**WHAT YOU NEED TO DO:** Count how many lines of the material hold "stained". Respond with that number alone.

**COLLECTED MATERIAL:**
────────
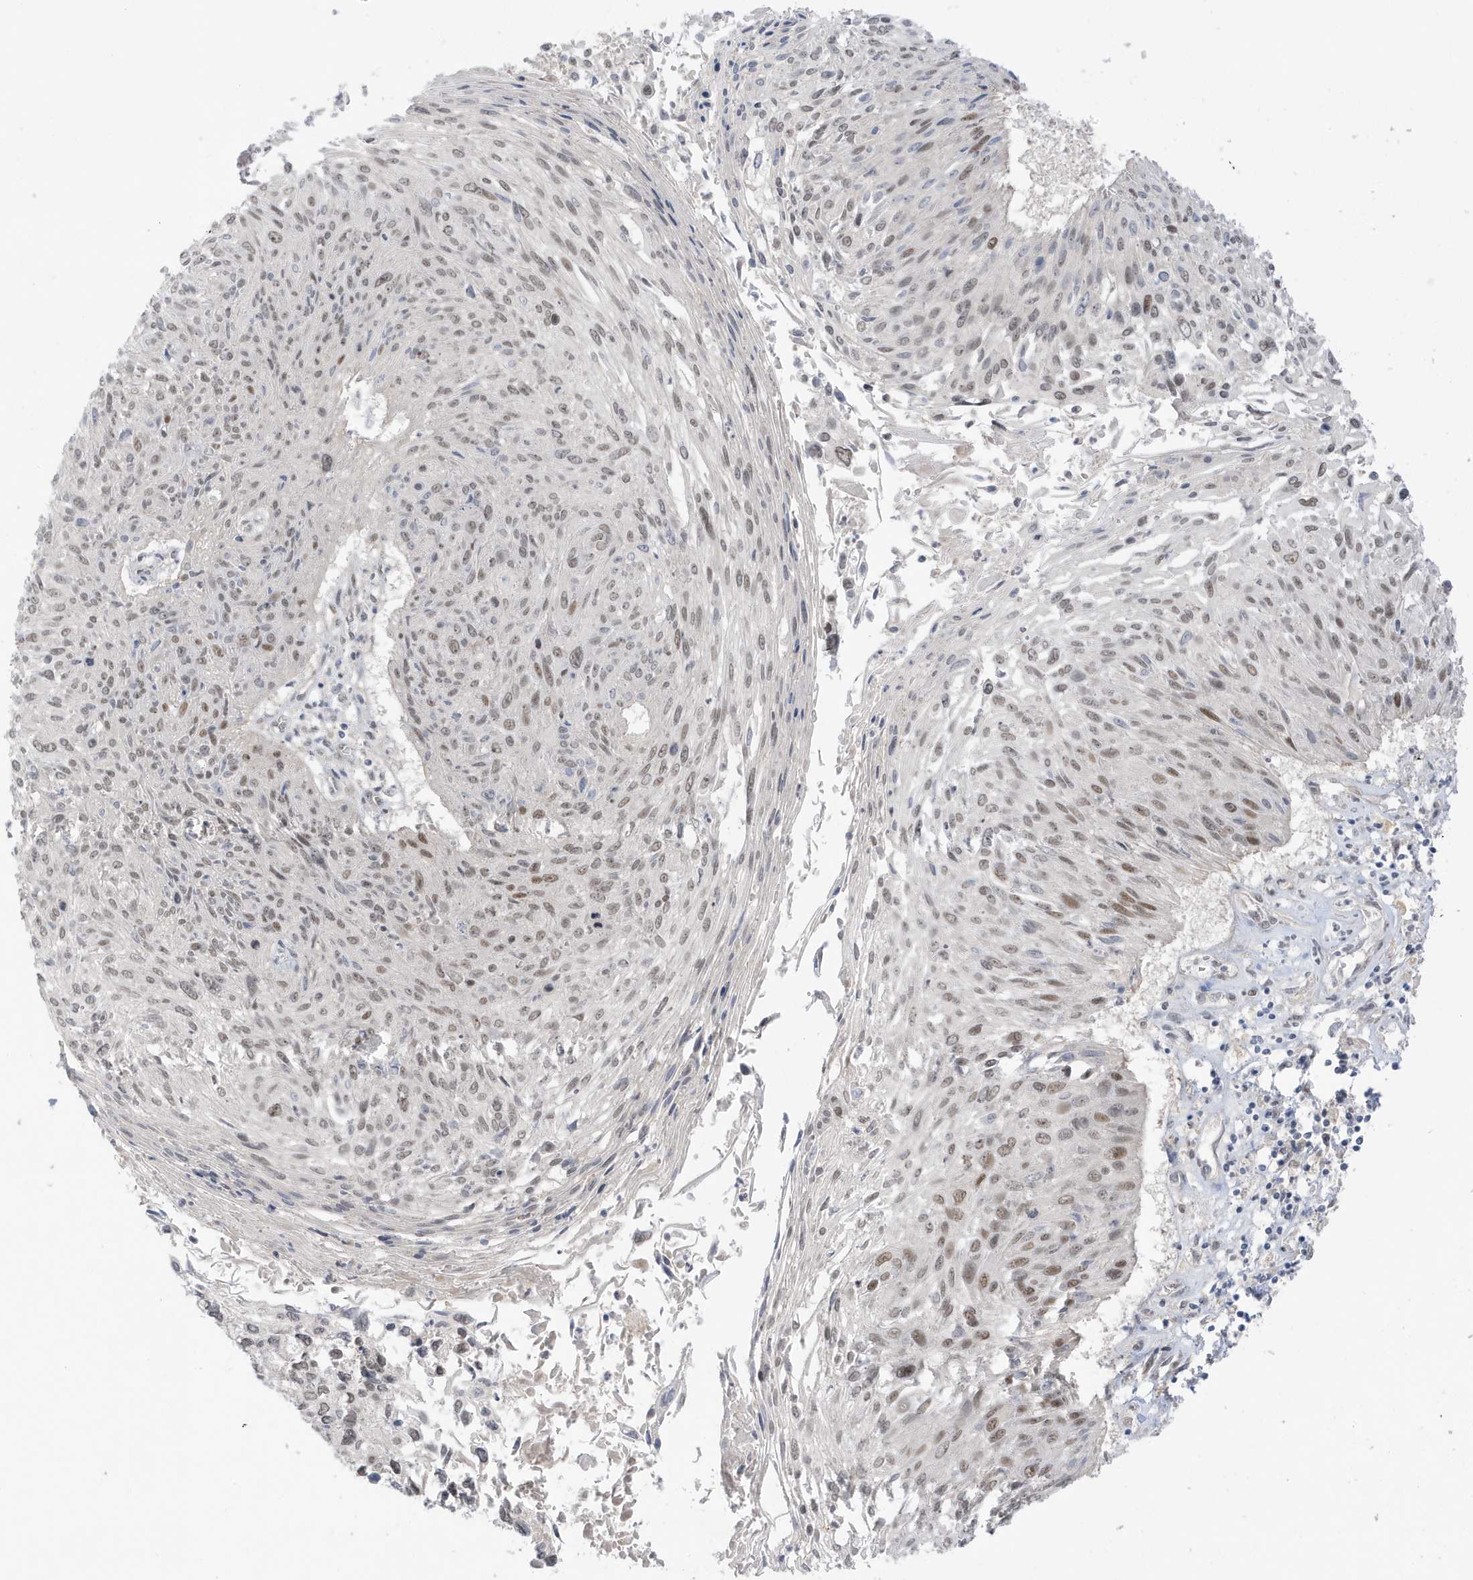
{"staining": {"intensity": "moderate", "quantity": "<25%", "location": "nuclear"}, "tissue": "cervical cancer", "cell_type": "Tumor cells", "image_type": "cancer", "snomed": [{"axis": "morphology", "description": "Squamous cell carcinoma, NOS"}, {"axis": "topography", "description": "Cervix"}], "caption": "Cervical cancer stained with DAB (3,3'-diaminobenzidine) IHC exhibits low levels of moderate nuclear staining in about <25% of tumor cells.", "gene": "MSL3", "patient": {"sex": "female", "age": 51}}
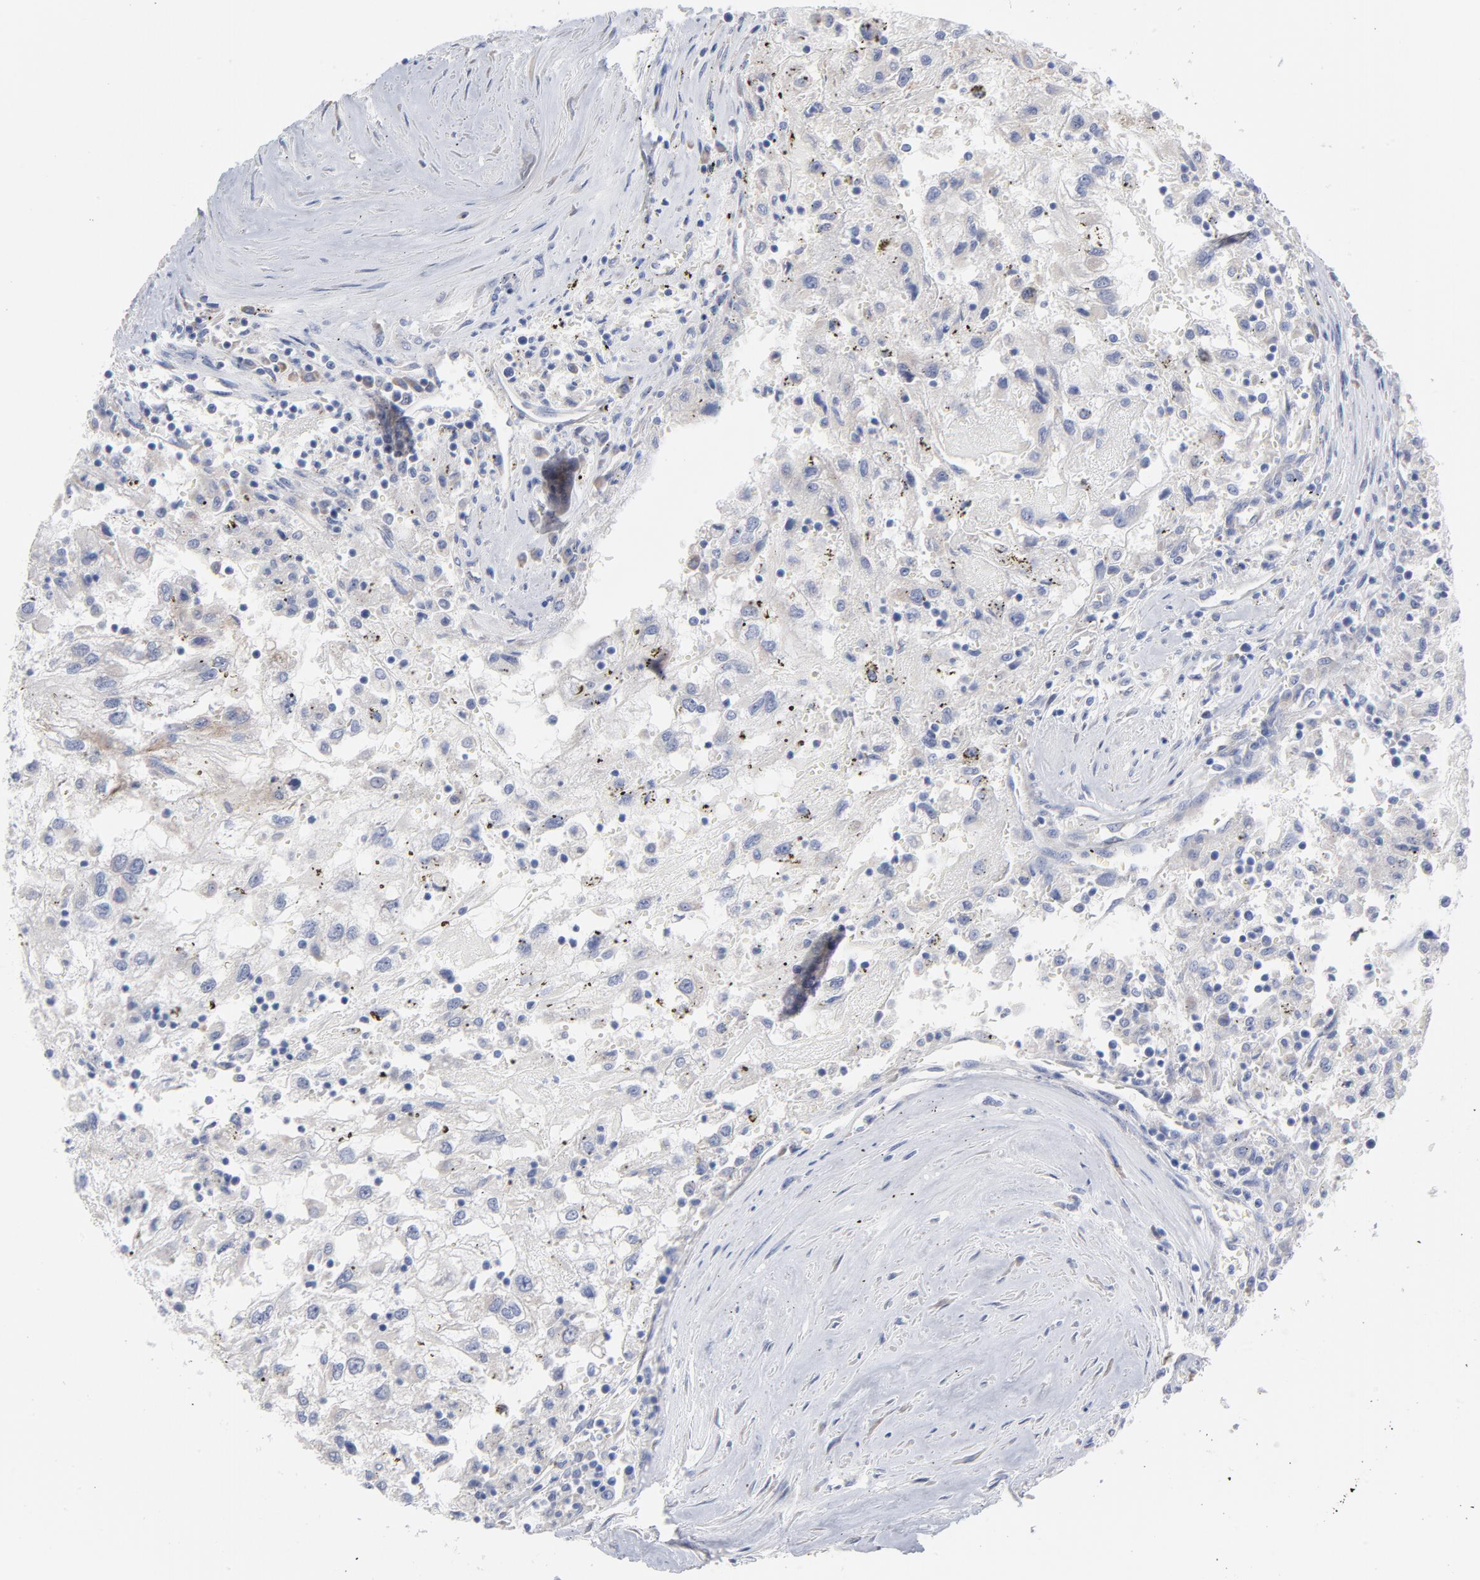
{"staining": {"intensity": "weak", "quantity": "<25%", "location": "cytoplasmic/membranous"}, "tissue": "renal cancer", "cell_type": "Tumor cells", "image_type": "cancer", "snomed": [{"axis": "morphology", "description": "Normal tissue, NOS"}, {"axis": "morphology", "description": "Adenocarcinoma, NOS"}, {"axis": "topography", "description": "Kidney"}], "caption": "A photomicrograph of renal cancer stained for a protein displays no brown staining in tumor cells.", "gene": "CPE", "patient": {"sex": "male", "age": 71}}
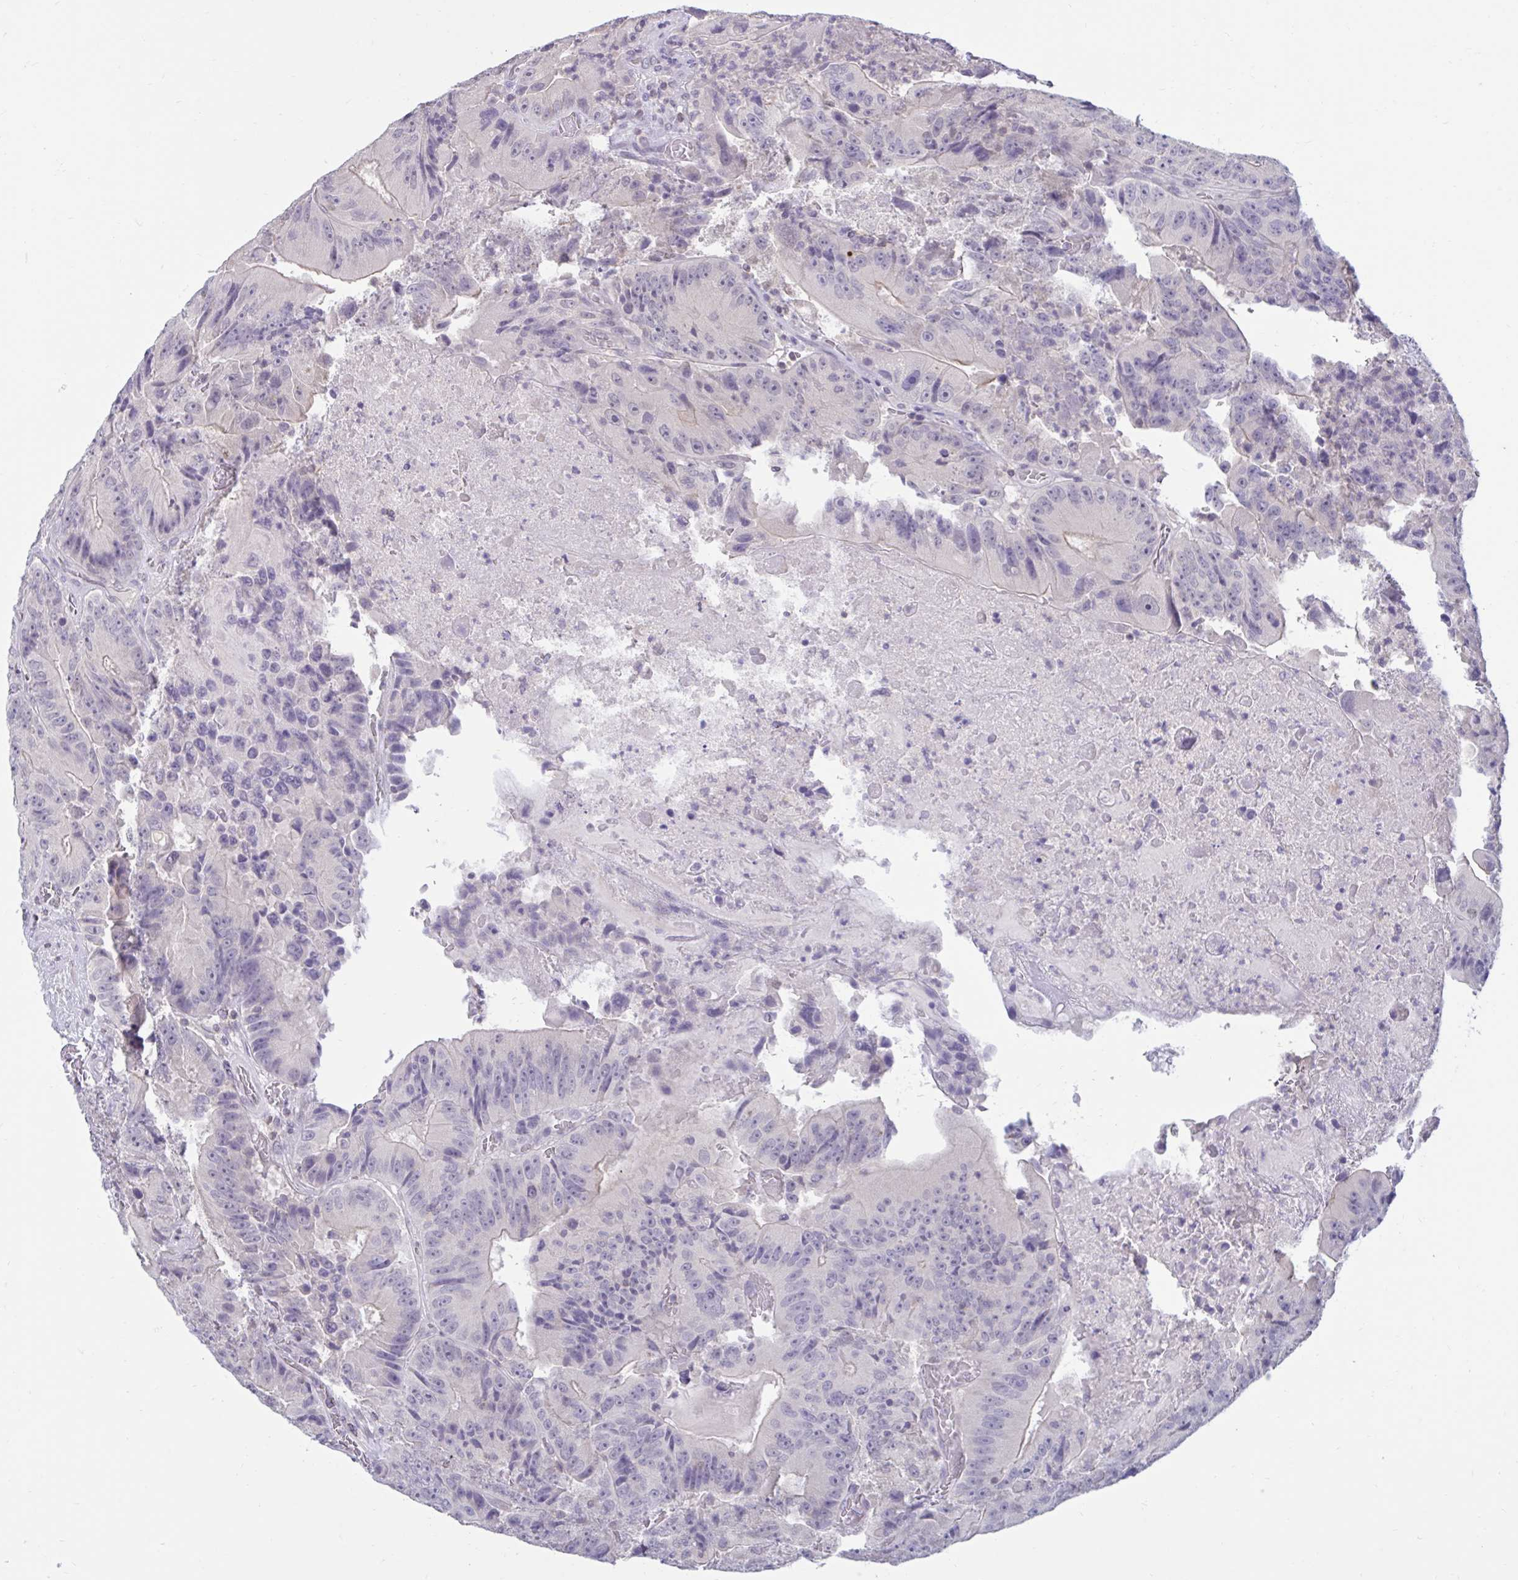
{"staining": {"intensity": "negative", "quantity": "none", "location": "none"}, "tissue": "colorectal cancer", "cell_type": "Tumor cells", "image_type": "cancer", "snomed": [{"axis": "morphology", "description": "Adenocarcinoma, NOS"}, {"axis": "topography", "description": "Colon"}], "caption": "High power microscopy photomicrograph of an immunohistochemistry (IHC) histopathology image of colorectal cancer (adenocarcinoma), revealing no significant staining in tumor cells.", "gene": "ARPP19", "patient": {"sex": "female", "age": 86}}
────────
**ANSWER TO THE EXERCISE:** 2